Office Project Room is pleased to present “From dim to clear to curve” an installation project created by Simona Barbera and Ronny Faber Dahl for the garden of Office Project Room. In the garden, two modular metal structures make up the main installation, together with fabrics cut in different forms, and a series of stacked sculptures made of composite acrylic, cement, and rubber.
By looking at the shape of different spatial architectures within the city, the installation juxtaposes surfaces that are typically used as deterrents to prevent loitering or any unnecessary holdups in spaces. Barely noticeable hostile surfaces like iron tips and jagged edges on railings, fences, stair sets and benches in places such as banks, shopping streets and official buildings, have become parts of cities’ passageways where they inhibit any irregular usage like skateboarding or sitting by shop windows. Architectures that adopt a minimalist approach have the same infringing function as the more aggressive urban designs, like the vertical leaning benches at bus stops. The installation uses the same modules and “data-sets” of railing designs and further neutralizes them, dispelling their hostile nature by turning them into sculptures that offhandedly reduce them to their bare form which, in turn, blends in with the fenced-in urban garden surroundings as a free-standing scaffold. A hand-sewn piece of cloth is wrapped around the rail, uncovering a pattern made from algorithmic computing processes of interrupted graphics. An array of hues varying from smog-color greens, to grays and purples, along with automated industrial metals resonate with our tactile memory of passing through, while all shapes become ultimately suggestive of a digitally generated composition. By recognizing the ambiguity between public urban planning and private property protection, the altered forms question the ability of designs in the commons to function as a structural grid in which bodies are blocked or moved. Because of their intrinsic duality of supposed intended function/message-in-form, these given designs fade as, the moment someone impulsively sits on top of the edge of a leaning bench, no more intention is present. Like looking past an advertising display, shifting the clear gaze and staring into the distance, which becomes curved into only mere colors and shapes.

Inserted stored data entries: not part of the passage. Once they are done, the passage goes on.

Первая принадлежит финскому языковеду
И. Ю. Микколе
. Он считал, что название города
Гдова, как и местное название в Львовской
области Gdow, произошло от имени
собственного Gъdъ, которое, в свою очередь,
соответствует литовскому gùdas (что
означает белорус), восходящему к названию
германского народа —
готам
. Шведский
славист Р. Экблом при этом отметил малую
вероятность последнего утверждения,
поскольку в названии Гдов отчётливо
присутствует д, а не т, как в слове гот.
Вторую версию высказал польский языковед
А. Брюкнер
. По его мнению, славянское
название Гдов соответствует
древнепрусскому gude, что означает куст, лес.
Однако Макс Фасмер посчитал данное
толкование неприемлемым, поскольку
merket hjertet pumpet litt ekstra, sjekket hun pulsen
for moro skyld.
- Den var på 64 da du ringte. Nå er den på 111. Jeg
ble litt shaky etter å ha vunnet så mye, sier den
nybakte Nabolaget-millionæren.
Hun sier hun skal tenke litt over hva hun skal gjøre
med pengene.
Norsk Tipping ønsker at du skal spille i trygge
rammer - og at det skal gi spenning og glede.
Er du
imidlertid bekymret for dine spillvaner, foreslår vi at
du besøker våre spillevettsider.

Simona Barbera and Ronny Faber Dahl live and work in Genoa and Oslo, Norway. As duo collaboration they have shared several projects, including “If I just laid down” exhibited at the LYNX pavilion in Oslo in 2015, and “Pavement, night, light” at Edicola Radetzky in Milan, as part of SPAZI 2017. Since 2012 they have coordinated Space4235, an artist-run space based in Genoa, while since 2019 they have been working on a new digital format called ISG. Both hold a Master from The Academy of Fine Art, Oslo. Individually, they have exhibited in numerous solo and group shows in galleries and museums in Italy and abroad.
Simona’s exhibitions include: Riss(e) Zentrum (2018), Varese; Fondazione La Fabbrica Del Cioccolato(2018), Blenio Valley, Switzerland; Current Project(2018) and Assab One(2017) in Milan; Podium(2016), Noplace(2016), RAM Gallery(2016) and Henie Onstad Art Center(2009), Høvikodden in Oslo; Helicotrema at Centrale Fies, (2016), Trento; Transart Festival (2015), Bolzano; CHAN Contemporary Art Association (2014), Genoa; Litteraturfestival (2013), Moss, Norway; Lozd Biennale (2010), Poland; Su de Coucou (2010), Berlin and Villa Romana (2010) in Florence.

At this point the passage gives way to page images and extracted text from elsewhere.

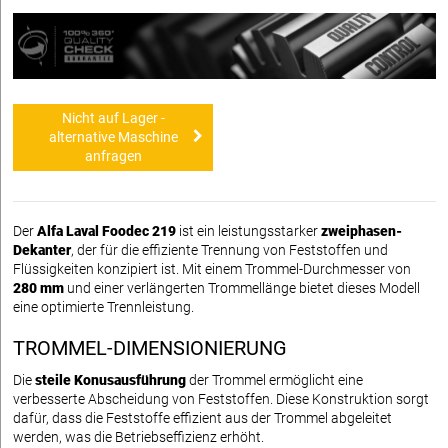
Nicht auf Lager -
alternative Maschine
anfragen
Der
Alfa Laval Foodec 219
ist ein leistungsstarker
zweiphasen-
Dekanter
, der für die effiziente Trennung von Feststoffen und
Flüssigkeiten konzipiert ist. Mit einem Trommel-Durchmesser von
280 mm
und einer verlängerten Trommellänge bietet dieses Modell
eine optimierte Trennleistung.
TROMMEL-DIMENSIONIERUNG
Die
steile Konusausführung
der Trommel ermöglicht eine
verbesserte Abscheidung von Feststoffen. Diese Konstruktion sorgt
dafür, dass die Feststoffe effizient aus der Trommel abgeleitet
werden, was die Betriebseffizienz erhöht.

Ronny’s recent exhibitions include LATO (2019), Prato; La Fabbrica Del Cioccolato (2018), Blenio Valley, Switzerland; Current Project (2018), Dust Space (2017) and Nowhere Gallery (2016) in Milan; Norwegian Sculpture Biennial (2017), Noplace (2016), and Akademirommet at Kunstnernes Hus (2014) in Oslo; Surplace (2016), Varese; Sculpture Quadrennial (2016), Riga and Galleri Fisk (2014) in Bergen.